Surprise, surprise, the play has a second option. Klay is thoroughly covered... look at how Allan Crabbe goes full tilt through the Barnes screen. Damian Lillard leaves Barnes to cut off any baseline pass Curry might throw to get to Klay in the corner. Unfortunately for the Blazers, Harrison Barnes cuts to the arc after Lillard leaves him, and he hits an absolutely monster clutch three pointer.

Final Thoughts

So... how good are the Warriors without Steph Curry?  Kevin Pelton says they are a 57 win team without Curry, using RPM. Many people picked the Warriors to beat the Blazers easily even without Curry, wanting to save him for the next series.

I was on record as saying they were only a step above a .500 club without him. I also estimated the no-Curry Warriors had a 50% chance of beating the Blazers.  After Rockets games 3 and 4 and Blazers games 1 and 2, I felt kind of foolish for thinking that, since the Warriors just looked unbeatable following the defense + Klay/Dray recipe from Explain One Play: Blueprint to Wins Without Curry.  Then after Game 3 and the 16-2 discombobulated disaster start tonight without Curry, I felt like I was overestimating them.

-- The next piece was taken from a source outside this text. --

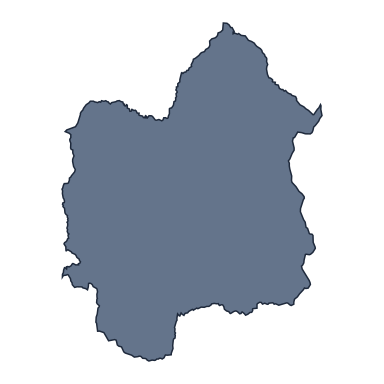 Hacarí, Norte de Santander, Colombia
{"feature_id": "7082276B96739100690345", "entity_name": "Hacarí", "entity_type": "district", "adm_level": 2, "iso_a3": "COL", "parent_name": "Colombia", "parent_adm1": "Norte de Santander", "projection": "robinson", "projection_center": [-73.084, 8.368], "detail": "fine", "context": "isolated", "style": "filled", "palette": "slate", "viewbox_px": 384, "rotation_deg": 0, "n_neighbors": 0, "source": "geoboundaries", "source_scale": "gbopen_adm2", "svg_char_len": 5889}
<svg xmlns="http://www.w3.org/2000/svg" viewBox="0 0 384 384"><path d="M293.8,304.2L293.8,302.1L294.5,299.2L297.4,296.9L299.4,294.0L303.5,289.6L304.4,288.0L305.9,288.5L308.2,288.1L310.4,284.5L310.1,282.8L309.2,280.5L302.2,269.1L301.5,266.1L302.5,265.3L303.8,262.9L304.1,260.0L305.4,254.5L306.0,254.2L309.3,254.7L310.5,254.3L312.8,252.4L315.3,248.4L315.1,247.0L313.2,242.4L313.0,235.5L312.0,234.2L310.3,234.1L309.3,233.5L307.6,228.4L306.0,227.2L305.2,222.2L303.6,219.7L300.4,211.8L300.5,208.6L303.3,199.8L304.3,198.2L304.1,196.6L302.1,193.9L299.0,191.4L296.0,186.7L292.0,182.4L291.5,180.5L291.7,176.0L289.8,169.1L289.3,166.0L289.3,163.2L288.4,160.9L289.8,159.1L292.1,153.5L294.1,150.2L294.1,147.9L292.5,141.2L293.3,137.8L294.2,137.7L294.8,137.1L297.7,132.1L301.6,132.6L305.3,133.8L310.3,133.9L312.0,132.6L312.9,130.6L313.7,127.0L315.3,125.5L318.7,121.2L319.8,118.5L322.0,115.6L320.8,109.4L321.0,105.8L320.5,104.6L318.9,107.8L317.4,109.3L313.8,114.6L313.0,114.7L308.5,110.4L306.0,108.9L303.8,106.8L300.0,104.8L296.5,100.4L296.6,98.8L295.6,96.6L291.9,95.4L290.9,94.1L289.1,93.6L287.4,92.6L285.6,90.5L284.2,91.1L282.8,89.5L281.5,89.6L279.4,88.4L278.3,85.1L275.4,84.4L275.0,83.8L275.3,82.3L272.7,81.9L272.3,81.3L272.7,80.1L272.3,79.5L270.5,78.1L268.9,77.8L267.5,74.5L266.5,69.1L266.8,66.6L267.7,64.5L266.6,61.8L266.8,58.9L266.4,57.7L265.1,56.4L264.5,54.5L262.4,52.5L261.8,50.4L260.4,48.7L256.8,46.4L255.0,44.4L254.5,43.3L251.6,41.5L248.4,40.3L245.3,35.9L241.2,35.4L238.7,33.5L237.6,34.2L234.6,33.1L233.1,33.8L233.1,32.2L234.1,32.3L234.2,31.5L232.1,27.6L230.7,27.5L229.1,24.9L227.0,23.3L223.3,23.0L222.7,30.0L220.6,32.0L218.1,32.9L217.5,35.5L216.3,37.0L214.8,38.0L211.9,38.8L209.6,41.1L209.9,45.1L209.2,46.9L208.0,48.2L205.7,49.5L204.5,51.6L201.5,52.6L200.4,53.5L199.0,55.4L195.3,58.3L193.4,59.2L193.0,61.2L191.2,64.8L191.6,66.5L189.1,68.1L188.4,70.3L186.9,70.4L185.8,72.1L184.3,72.2L182.9,73.5L181.9,72.6L181.5,72.9L179.9,79.4L179.8,81.9L177.8,83.7L177.8,86.6L176.4,87.0L176.5,88.5L175.9,90.0L176.9,91.1L177.2,92.2L176.0,93.8L176.5,96.6L175.5,98.0L175.8,98.9L175.4,101.0L174.0,101.6L173.4,105.3L171.6,107.9L170.1,108.2L169.4,108.8L169.4,113.8L168.3,116.2L168.2,117.5L167.6,118.3L166.8,118.4L165.6,117.7L163.7,117.8L163.1,119.8L161.8,120.8L158.9,119.5L156.5,120.2L155.3,120.0L152.5,116.4L151.4,115.8L149.0,115.7L147.3,118.0L146.7,117.8L146.6,116.6L145.7,115.7L145.0,116.4L145.4,117.8L143.4,117.6L142.6,116.1L139.2,115.3L138.8,114.6L139.1,113.2L137.2,113.1L136.2,111.0L135.3,110.2L133.9,110.5L131.9,109.3L131.6,109.5L131.7,110.4L131.1,111.2L129.9,111.3L129.3,108.9L127.3,108.1L127.3,105.2L126.5,104.7L125.7,105.9L125.0,105.9L124.2,105.3L124.4,104.2L123.4,103.9L122.8,102.0L120.7,101.5L119.4,100.6L117.1,100.9L115.9,101.7L111.7,102.6L110.3,104.0L108.9,102.9L108.3,101.9L107.2,101.7L105.8,100.7L103.9,101.3L101.5,100.7L100.7,102.2L99.2,101.7L97.7,102.6L94.4,101.8L93.5,101.2L90.3,101.2L89.0,102.8L86.2,104.7L83.6,108.2L82.7,110.3L81.4,111.5L80.4,113.3L80.4,114.5L77.8,123.0L75.5,126.7L66.8,129.9L65.2,131.6L69.1,133.2L70.8,134.6L70.8,137.6L69.8,139.3L69.9,140.9L70.8,143.2L70.6,148.0L71.2,149.4L72.8,150.0L72.8,153.0L74.0,155.9L72.7,159.2L72.6,161.3L73.6,166.5L75.3,169.6L74.6,171.9L71.4,175.8L70.9,176.9L69.4,178.1L69.4,180.2L68.4,182.9L67.5,183.4L64.2,183.6L63.4,185.4L62.6,188.4L62.0,189.1L62.6,190.9L62.4,193.6L63.2,197.9L64.0,199.2L64.5,201.1L64.3,202.5L62.9,202.9L62.5,204.4L63.3,205.3L62.9,206.2L63.4,207.2L64.5,208.2L65.0,212.9L65.9,214.3L67.5,215.7L67.2,216.9L68.0,218.5L67.6,219.6L68.0,220.4L67.8,221.4L67.0,222.2L67.6,223.0L67.7,224.5L67.6,226.1L67.0,227.6L67.0,228.5L67.6,229.4L67.2,231.5L68.1,233.5L68.9,234.0L68.0,235.1L68.6,238.3L67.6,238.8L66.9,240.7L65.8,241.9L64.6,242.6L64.0,243.9L65.8,246.7L66.0,250.7L66.4,250.8L67.4,249.9L68.1,249.9L71.4,251.9L71.9,252.9L75.0,254.3L75.9,255.2L76.9,257.4L79.2,259.2L79.5,260.6L80.5,261.8L79.9,263.1L78.4,263.7L78.6,264.8L75.7,264.9L73.3,263.6L72.5,263.6L71.0,265.8L69.2,266.9L67.7,266.5L66.4,266.8L66.3,267.2L66.8,267.8L66.6,269.0L65.6,268.1L64.5,267.7L63.6,270.1L63.4,272.5L62.5,274.3L62.4,277.1L63.4,275.5L65.9,275.2L67.4,274.6L68.2,274.9L70.5,278.7L70.8,280.9L72.0,282.7L72.3,284.7L74.6,287.4L77.0,286.8L81.9,286.9L82.9,287.9L85.7,288.6L87.5,289.8L88.3,286.8L88.6,283.4L89.9,283.2L90.9,283.5L92.2,284.5L93.2,286.6L96.6,288.5L97.1,289.4L97.5,291.9L96.9,294.2L97.0,297.4L97.4,298.4L96.9,299.1L96.6,302.6L97.3,303.9L99.4,305.8L99.2,306.7L98.0,308.1L97.2,314.2L96.2,317.1L95.9,322.2L96.6,323.3L97.6,331.2L99.5,331.1L103.9,332.6L108.6,340.8L114.7,339.6L116.2,340.2L117.3,344.9L118.7,346.1L121.5,346.9L123.8,351.9L125.2,353.0L131.7,355.2L134.3,357.1L138.1,356.6L139.1,356.1L140.9,356.4L142.7,358.3L145.4,358.5L146.6,359.2L147.0,360.0L148.9,361.0L152.1,360.1L154.7,360.4L155.6,360.1L156.7,359.1L158.6,359.0L159.2,358.3L160.8,358.3L162.2,359.0L164.0,357.8L165.4,355.0L167.3,355.2L171.2,354.8L171.3,353.2L173.0,348.5L172.7,345.6L173.3,340.0L173.8,338.8L175.0,338.1L175.3,335.2L174.8,334.3L175.5,333.0L174.7,331.9L175.0,328.9L174.5,327.5L176.3,321.3L177.0,320.2L176.9,318.1L177.6,313.9L179.3,315.9L179.8,316.0L181.1,313.0L182.2,314.3L183.9,315.4L185.1,313.3L187.6,312.9L188.8,311.4L192.3,309.4L192.8,309.4L193.3,310.2L196.8,308.1L197.9,308.7L201.2,307.1L204.3,307.3L206.7,306.4L208.9,306.4L211.0,305.0L211.6,303.9L214.2,303.4L216.8,303.8L218.3,303.6L218.8,304.8L219.6,305.5L221.5,304.7L222.7,304.9L223.8,306.6L224.4,309.2L226.6,311.0L228.8,311.6L230.1,313.4L230.6,313.5L234.0,311.4L235.9,310.9L237.4,311.6L239.7,313.8L241.0,313.5L241.8,312.1L242.3,312.0L244.3,313.6L245.6,315.2L247.9,314.2L249.9,312.5L251.7,312.3L252.7,310.6L252.5,309.2L252.8,308.7L257.0,308.2L257.0,304.3L257.5,303.6L259.6,302.3L261.2,302.4L262.5,304.1L264.7,303.2L267.3,304.3L268.3,304.1L268.9,303.2L272.6,302.8L273.7,303.4L274.1,304.2L275.7,303.8L278.8,305.2L286.6,302.9L287.8,303.1L289.9,304.9L291.2,305.5L293.8,304.2Z" fill="#64748b" stroke="#1e293b" stroke-width="1.5"/></svg>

The truth is somewhere in between those extremes. My thinking went like this: The Warriors without Curry look a lot like the Hawks, who have a strong defense (except against the Cavs), have a sniper in Korver, and a Spurs-inflected motion offense. The Hawks won 48 games, so that's a generous high end.  Given what we saw in the playoffs, the Warriors are clearly better than the Rockets who, in addition to being the basketball version of a nasty custody battle, were a .500 team (41 wins). However, the no-Curry Warriors are probably only a little bit above the Blazers, AT BEST. Without Curry, this is a 2-2 series. The Blazers were a 44 win team and they are missing Meyers Leonard (but Mason Plumlee has discovered a poor man's Draymond gear).  Yet the Blazers have outplayed the Warriors for long stretches of this series.  So I still reckon that the Warriors are about a 42 to 45 win team without Curry.

More importantly, I believe the Warriors can be game planned without Curry. In a playoff series, you can isolate and pick weaknesses. So hound Klay off the three point line, play Draymond in the post to pass, only send one player in for offensive boards and stop the Warriors fast break. If you can do that, then you turn the game into a slugfest and let Dame or C.J.'s hot streaks get separation. That's the story of game three.

With Curry? That plan falls apart. Even an 80% Curry was enough to put the Warriors over the top. Welcome back, Steph!  Let's never have to do this whole no-Curry Warriors thing again.

ps. Curry almost had a triple-double, 40 PTS (on 32 shots), 9 REB, 8 AST, +21.